Most HTS materials—REBCO (rare earth barium copper oxide), for example, or BSCCO (bismuth strontium calcium copper oxide)—consist of several elements that must be painstakingly measured, mixed and baked into a high-quality form. None of them are malleable, like copper. Instead, they are brittle, because they are ceramics. Imagine transforming a beautiful piece of REBCO pottery into a tape of perfectly aligned crystals, then spooling that into a coil to make an electromagnet. It was a Rumplestiltskin-scale challenge. But unlike Rumplestiltskin, it took us a couple of decades just to figure that part out.

Given such obstacles, the question should not be “What took you scientists and engineers so long to make HTS magnets?” but rather “How did you do that so fast!?”


New materials pave the way (sometimes literally) for new eras. The discovery of bronze sparked profound changes in trade, government, agriculture, civilization and warfare. An advance in asphalt production in the late 19th century led to the paving of many of the world’s roads. Steel made it possible for buildings to soar more than a quarter mile into the sky. Plastics? Imagine modern life without them. Or modern technology without silicon.

The story line is the same in superconductivity, as new materials lead to ever more powerful magnets. (Magnetic fields are measured in teslas, with a fridge magnet having a field of about 0.01 tesla). In the early 1960s, the discovery of niobium-titanium boosted superconducting magnets to 10 teslas, enabling their use in everything from MRI machines to particle accelerators. In the mid 1970s, scientists discovered that niobium mixed with tin was an even better superconductor, leading to magnets of 24 teslas, now used for research at hundreds of universities.

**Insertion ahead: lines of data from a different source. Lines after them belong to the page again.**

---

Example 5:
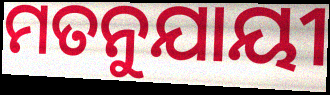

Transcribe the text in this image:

ମତନୁଯାୟୀ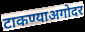
टाकण्याअगोदरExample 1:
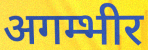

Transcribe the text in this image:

अगम्भीर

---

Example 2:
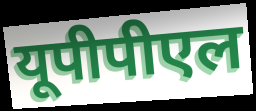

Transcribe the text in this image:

यूपीपीएल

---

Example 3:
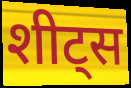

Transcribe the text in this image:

शीट्स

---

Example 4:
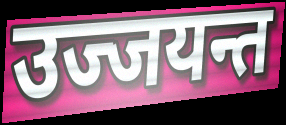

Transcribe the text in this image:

उज्जयन्त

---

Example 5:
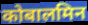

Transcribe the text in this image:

कोबालमिन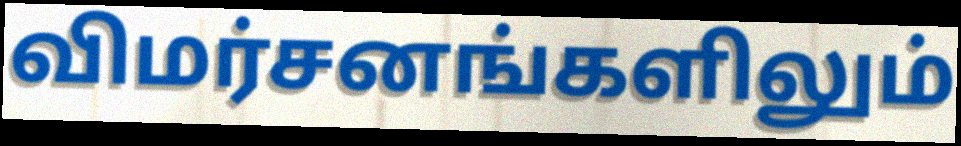
விமர்சனங்களிலும்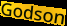
Godson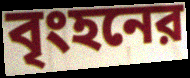
বৃংহনের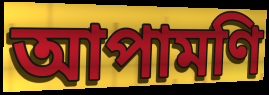
আপামণি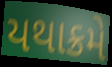
યથાક્રમે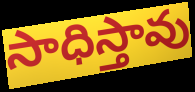
సాధిస్తావు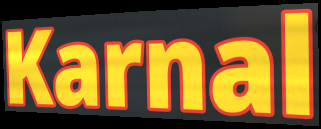
Karnal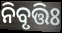
ନିବୃତ୍ତିଃ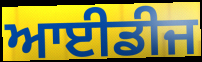
ਆਈਡੀਜ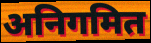
अनिगमित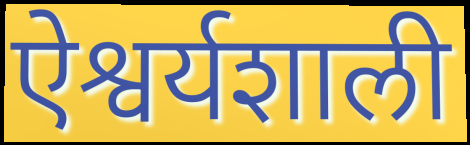
ऐश्वर्यशाली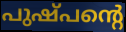
പുഷ്പന്റെ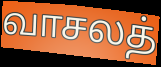
வாசலத்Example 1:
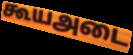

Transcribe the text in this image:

கூயஅடை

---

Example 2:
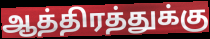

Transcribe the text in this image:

ஆத்திரத்துக்கு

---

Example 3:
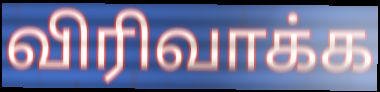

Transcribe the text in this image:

விரிவாக்க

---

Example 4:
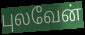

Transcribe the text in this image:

புலவேன்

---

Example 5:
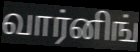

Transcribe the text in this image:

வார்னிங்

With HTS, we are in the midst of writing the next chapter in this story. We know that REBCO, which can carry extremely high amounts of electricity, could theoretically generate 100 teslas. One day, it could be the stuff that makes the magnet equivalent of the Empire State Building.

I may have gotten a bit tipsy with overoptimism in that warm conference hall decades back. But these days, I base more sober predictions on experimental evidence, experience and peer-reviewed publications. Such as: HTS technology, in magnets and beyond, will bring about life-changing improvements in materials, medicine and energy.  

Here’s how.

New materials bring new technologies: your smartphone contains more than a dozen materials that were not yet invented at the time of the Woodstock meeting. Today, a single layer of carbon atoms arranged in a honeycomb pattern, called graphene, is showing promise for building ultrafast electronics. Two stacked layers of graphene might one day form the heart of a quantum computer. Other atomically thin materials are expected to soon outperform today’s silicon solar cells. And powerful magnets are one tool that scientists use to build an understanding of these new materials.

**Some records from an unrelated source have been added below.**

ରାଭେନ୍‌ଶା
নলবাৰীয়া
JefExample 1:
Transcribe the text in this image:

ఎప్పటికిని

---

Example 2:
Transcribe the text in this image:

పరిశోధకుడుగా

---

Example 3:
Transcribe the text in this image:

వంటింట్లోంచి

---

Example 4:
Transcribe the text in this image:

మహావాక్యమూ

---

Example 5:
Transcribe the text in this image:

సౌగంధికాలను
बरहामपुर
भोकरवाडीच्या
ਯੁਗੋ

HTS magnets will power high-definition MRIs that will make today’s scans look like aged daguerreotypes, bringing into focus individual nerve fibers and cells. Unlike today’s MRIs, which locate only the hydrogen in your body to map of your innards, future HTS-based machines will allow doctors to image any of the elements in your body. They will image sodium to learn if chemotherapy is successfully killing tumor cells, and oxygen to track glucose metabolism in tumors, offering a safer alternative to PET scans. These machines will reveal the intricate structures of the cell walls of viruses so that scientists can design and deploy molecular missiles to infiltrate them.

These next-generation instruments will map more elements outside the body, as well. They will track lithium in batteries, hydrogen in fuel cells and photosynthesis in plants, giving scientists clues on how to build better solar cells and energy storage devices.

So, when exactly will all this occur?

I’m not gonna fall for that one again.